People protest outside the North Carolina Executive Mansion in Raleigh, N.C., on March 24. (Photo: Emery P. Dalesio/AP)

The plaintiffs argue that the bill violates the Equal Protection and Due Process clauses of the 14th Amendment by discriminating on the basis of sex and sexual orientation and is therefore unconstitutional. They also say the bill violates Title IX because it discriminates based on sex.

“We were extraordinarily disappointed. There were clear statements on record by the governor and lawmakers, but we really hoped that reason and fairness would prevail. This law, it’s just a travesty,” Lambda Legal attorney Borelli said.

North Carolina Senate Leader Phil Berger and House Speaker Tim Moore, both Republicans, released a joint statement Monday in response to the lawsuit that accused the “far-left groups” behind the lawsuit of using the state as a pawn in their “extreme agenda.”

“This lawsuit takes this debate out of the hands of voters and instead attempts to argue with a straight face that there is a previously undiscovered ‘right’ in the U.S. Constitution for men to use women’s bathrooms and locker rooms — but we are confident the court will find the General Assembly acted properly in accordance with existing state and federal law,” the statement reads.

The lawsuit was filed against Republican North Carolina Gov. Pat McCrory, Attorney General Cooper and the University of North Carolina on behalf of transgender UNC employee Joaquín Carcano, transgender UNC student Payton McGarry and Angela Gilmore, a lesbian North Carolina Central University law professor.

A firestorm of outrage erupted on March 23 after McCrory signed the bill into law, accusing Charlotte’s mayor and city council of breaching basic privacy and etiquette by going far beyond their core responsibilities.

“The basic expectation of privacy in the most personal of settings, a restroom or locker room, for each gender was violated by government overreach and intrusion by the mayor and city council of Charlotte,” McCrory said in a statement. “This radical breach of trust and security under the false argument of equal access not only impacts the citizens of Charlotte but people who come to Charlotte to work, visit or play.”

Mike Meno, the communications director for the ACLU of North Carolina, said the “ugly and distorted rhetoric” of lawmakers to pass House Bill 2 is among the most harmful consequences of this controversy.


North Carolina Gov. Pat McCrory speaks at the Wake County Republican Party 2016 County Convention in Raleigh, N.C., on March 8. (Photo: Al Drago/CQ Roll Call)

“Transgender people face high rates of harassment and sometimes even assault in public accommodations. That is exactly what Charlotte’s ordinance was trying to protect people from,” Meno said to Yahoo News.

Sections 3.1 and 3.3 of House Bill 2 specifically protect people from discrimination based on race, religion, color, national origin, age, biological sex or handicap. In fact, “biological sex” is underlined in what was likely intended to distinguish it from gender identity.
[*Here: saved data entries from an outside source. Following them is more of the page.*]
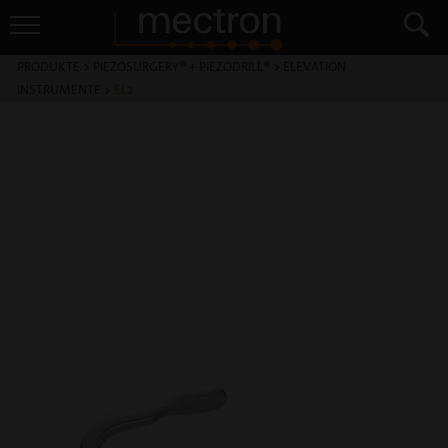
PRODUKTE
>
PIEZOSURGERY® + PIEZODRILL®
>
ELEVATION
INSTRUMENTE
>
EL2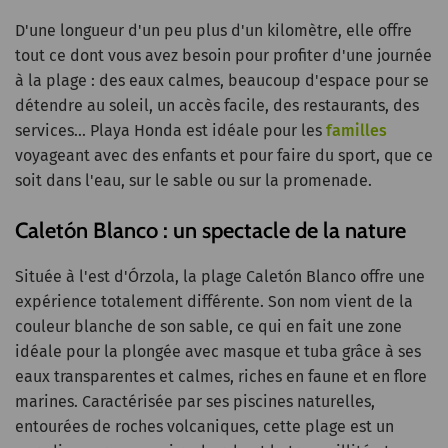
D'une longueur d'un peu plus d'un kilomètre, elle offre
tout ce dont vous avez besoin pour profiter d'une journée
à la plage : des eaux calmes, beaucoup d'espace pour se
détendre au soleil, un accès facile, des restaurants, des
services... Playa Honda est idéale pour les
familles
voyageant avec des enfants et pour faire du sport, que ce
soit dans l'eau, sur le sable ou sur la promenade.
Caletón Blanco : un spectacle de la nature
Située à l'est d'Órzola, la plage Caletón Blanco offre une
expérience totalement différente. Son nom vient de la
couleur blanche de son sable, ce qui en fait une zone
idéale pour la plongée avec masque et tuba grâce à ses
eaux transparentes et calmes, riches en faune et en flore
marines. Caractérisée par ses piscines naturelles,
entourées de roches volcaniques, cette plage est un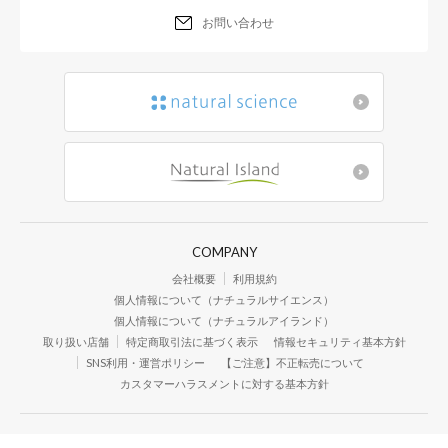
お問い合わせ
COMPANY
会社概要
利用規約
個人情報について（ナチュラルサイエンス）
個人情報について（ナチュラルアイランド）
取り扱い店舗
特定商取引法に基づく表示
情報セキュリティ基本方針
SNS利用・運営ポリシー
【ご注意】不正転売について
カスタマーハラスメントに対する基本方針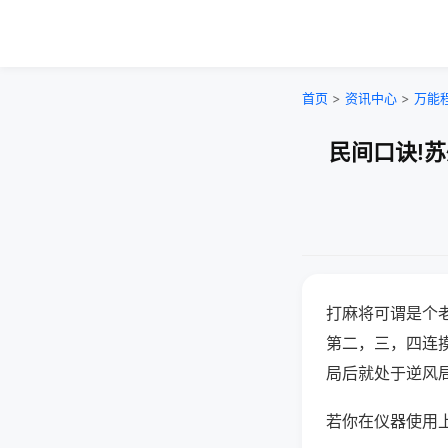
首页
>
资讯中心
>
万能
民间口诀!
打麻将可谓是个
第二，三，四连
局后就处于逆风
若你在仪器使用上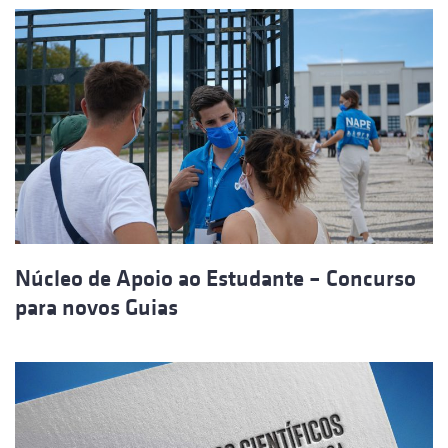
Núcleo de Apoio ao Estudante – Concurso
para novos Guias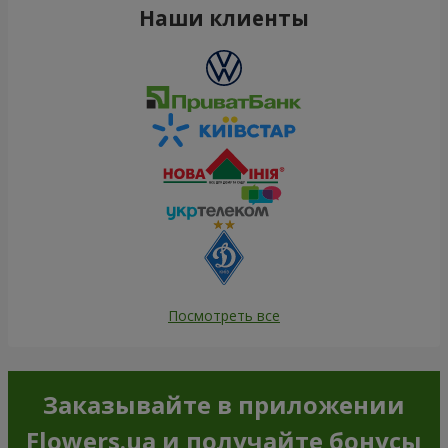
Наши клиенты
Посмотреть все
Заказывайте в приложении
Flowers.ua и получайте бонусы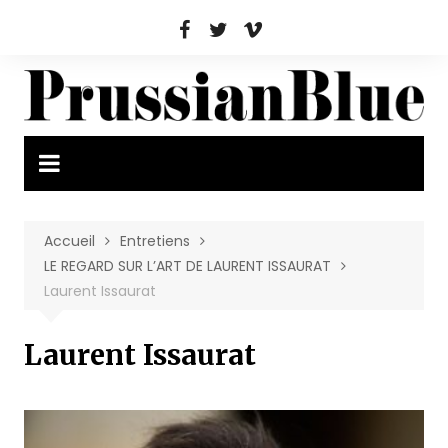
Aller
au
contenu
Accueil
Entretiens
LE REGARD SUR L’ART DE LAURENT ISSAURAT
Laurent Issaurat
Laurent Issaurat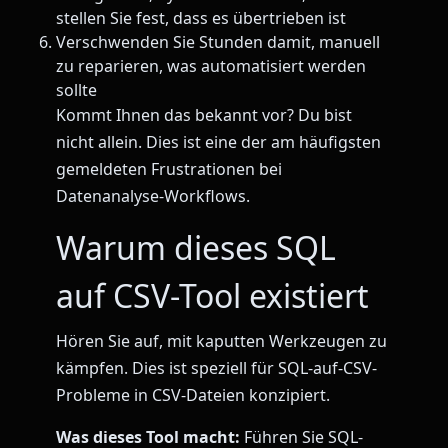
stellen Sie fest, dass es übertrieben ist
Verschwenden Sie Stunden damit, manuell
zu reparieren, was automatisiert werden
sollte
Kommt Ihnen das bekannt vor? Du bist
nicht allein. Dies ist eine der am häufigsten
gemeldeten Frustrationen bei
Datenanalyse-Workflows.
Warum dieses SQL
auf CSV-Tool existiert
Hören Sie auf, mit kaputten Werkzeugen zu
kämpfen. Dies ist speziell für SQL-auf-CSV-
Probleme in CSV-Dateien konzipiert.
Was dieses Tool macht:
Führen Sie SQL-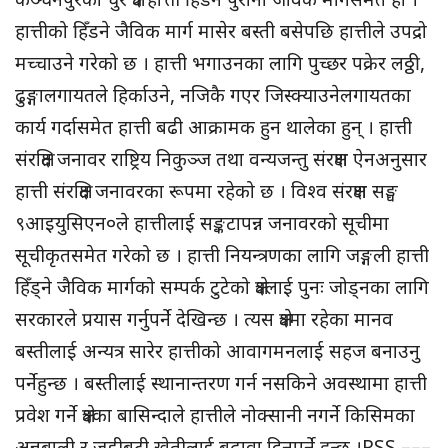
हात्तीको हिँडने जैविक मार्ग मासेर बस्ती बसेपछि हात्तीले उपद्रो
मच्चाउने गरेको छ । हात्ती भगाउनका लागि पुच्छर पक्रेर लठ्ठी,
ढुङ्गालगायतले हिर्काउने, नजिकै गएर जिस्क्याउनेलगायतका
कार्य गर्दासमेत हात्ती बढी आक्रामक हुन थालेका हुन् । हात्ती
संरक्षित जनावर राष्ट्रिय निकुञ्ज तथा वन्यजन्तु संरक्षण ऐनअनुसार
हात्ती संरक्षित जनावरका रूपमा रहेको छ । विश्व संरक्षण सङ्घ
९आइयुसिएन०ले हात्तीलाई सङ्कटापन्न जनावरको सूचीमा
सूचीकृतसमेत गरेको छ । हात्ती नियन्त्रणका लागि जङ्गली हात्ती
हिँड्ने जैविक मार्गको सम्पर्क टुटेको क्षेत्रलाई पुनः जोड्नका लागि
सरकारले प्रयास गर्नुपर्ने देखिन्छ । त्यस क्षेत्रमा रहेका मानव
बस्तीलाई अन्यत्र सारेर हात्तीको आवागमनलाई सहज बनाउनु
पर्नेहुन्छ । बस्तीलाई स्थानान्तरण गर्न नसकिने अवस्थामा हात्ती
प्रवेश गर्ने क्षेत्रका बासिन्दाले हात्तीले नोक्सानी नगर्ने किसिमका
अन्नबाली र जडीबुटी खेतीलाई बढावा दिनुपर्ने हुन्छ ।RSS –––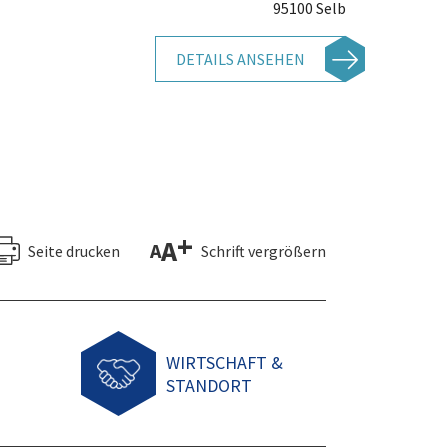
95100 Selb
DETAILS ANSEHEN
+
A
A
Seite drucken
Schrift vergrößern
WIRTSCHAFT &
STANDORT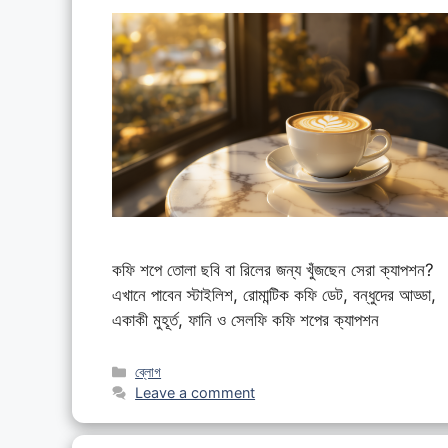
কফি শপে তোলা ছবি বা রিলের জন্য খুঁজছেন সেরা ক্যাপশন?
এখানে পাবেন স্টাইলিশ, রোমান্টিক কফি ডেট, বন্ধুদের আড্ডা,
একাকী মুহূর্ত, ফানি ও সেলফি কফি শপের ক্যাপশন
Categories
ব্লোগ
Leave a comment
Opponents of House Bill 2 say that the new law essentially legalizes discrimination against gay and transgender people.

“That’s something that flies in the face not only of American values but North Carolina’s values. And I think the outpouring of opposition from people across our state and across our country points to how out of step this extreme legislation is with our values,” Meno said.

In fact, on Monday, the LGBT community got other signs that the tide may be slowly turning in its favor. White House Press Secretary Josh Earnest condemned HB2 as “mean-spirited.” And Republican Georgia Gov. Nathan Deal announced that he intends to veto a “religious liberty” bill that protects opponents of same-sex marriage, saying, “I do not think that we have to discriminate against anyone to protect the faith-based community in Georgia.”